Scientists at the Singapore based Nanyang Technology University have made a next step breakthrough in battery technology. They have created batteries that can recharge to 70% in just two minutes, and which last an estimated twenty years before degrading.
As devices of all types become increasingly more sophisticated, an problem plagues the consumer technology industry: how can they be powered? One of the biggest complaints from smartphone users, for example, is the short battery life, and how often they have to be charged. A more recent call for batteries in electric vehicles, which offer a real alternative to gas guzzling models, has been heard across the world. Which is where this latest project was based.
Out of the box solutions are being established for the mobile device problem, but now a more direct approach may have been discovered for electric cars.

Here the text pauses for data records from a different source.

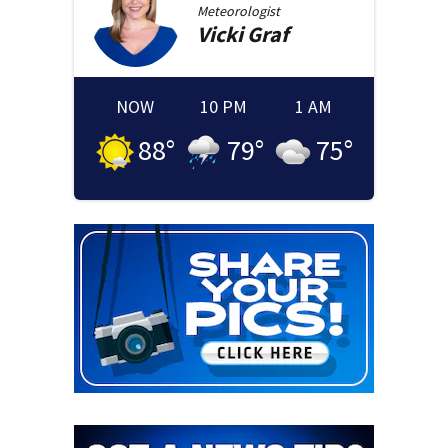
Meteorologist
Vicki
Graf
NOW
10 PM
1 AM
88
°
79
°
75
°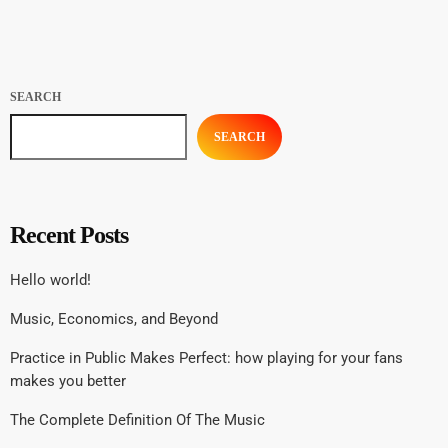
Sniffin’ Glue and groupie-focused Star found their way into the eager
hands of music fans […]
SEARCH
SEARCH
Recent Posts
Hello world!
Music, Economics, and Beyond
Practice in Public Makes Perfect: how playing for your fans
makes you better
The Complete Definition Of The Music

These batteries can be rapidly recharged in just two minutes, the average amount of time it takes to fill up at the pump. The twenty year shelf life means those who buy electric vehicles can stop worrying about the steep cost of regularly replacing the battery. A deterrent that has kept many who otherwise support alternative driving from making the switch.
The batteries work by using a traditional lithium ion design. However, instead of using graphite for the negative pole, it has been replaced with a titanium dioxide based gel material. It is easier to produce, safer to use, and much cheaper than graphite, and doesn’t have the negative impact on the environment that can contaminate soil.

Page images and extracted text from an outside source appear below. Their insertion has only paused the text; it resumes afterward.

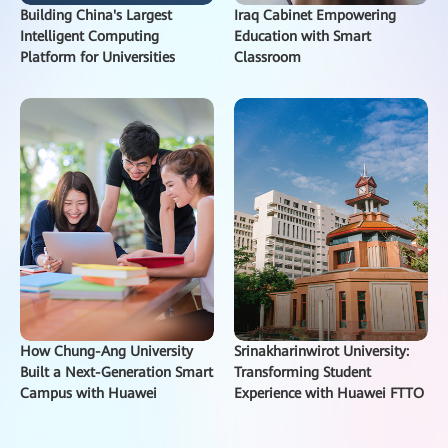
Building China's Largest
Iraq Cabinet Empowering
Intelligent Computing
Education with Smart
Platform for Universities
Classroom
How Chung-Ang University
Srinakharinwirot University:
Built a Next-Generation Smart
Transforming Student
Campus with Huawei
Experience with Huawei FTTO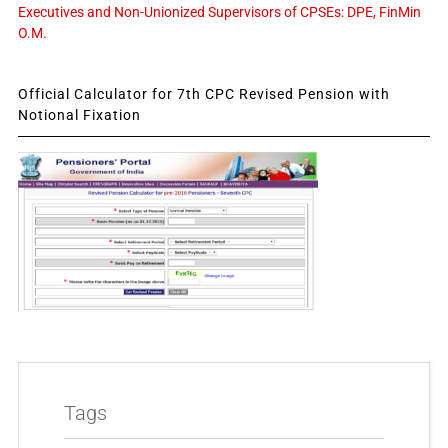
Executives and Non-Unionized Supervisors of CPSEs: DPE, FinMin
O.M.
Official Calculator for 7th CPC Revised Pension with
Notional Fixation
Tags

In fact, titanium dioxide has been safely consumed by humans, and directly applied to the skin via sunscreen lotion. It is a pretty impressive claim, and a brilliant use of an already known component.
The project has been headed by the batteries primary inventor, Associate Professor Chen Xiaodong.
Obviously, this is more than just a discovery for the use in electric cars. Battery life and function is a concern for all industries, and once they have a grant to produce a working prototype, production can’t be far behind. They just have to establish their proof of concept, and there will be any number of eager investors chomping at the bit.
Which means others are going to be waiting to apply the same research and development to other battery types, and then there will be a scramble to start producing them for other consumer tech products.
Fingers crossed for a phone that doesn’t have to be charged once or twice a day! Oh, and mass appealing electric cars, of course.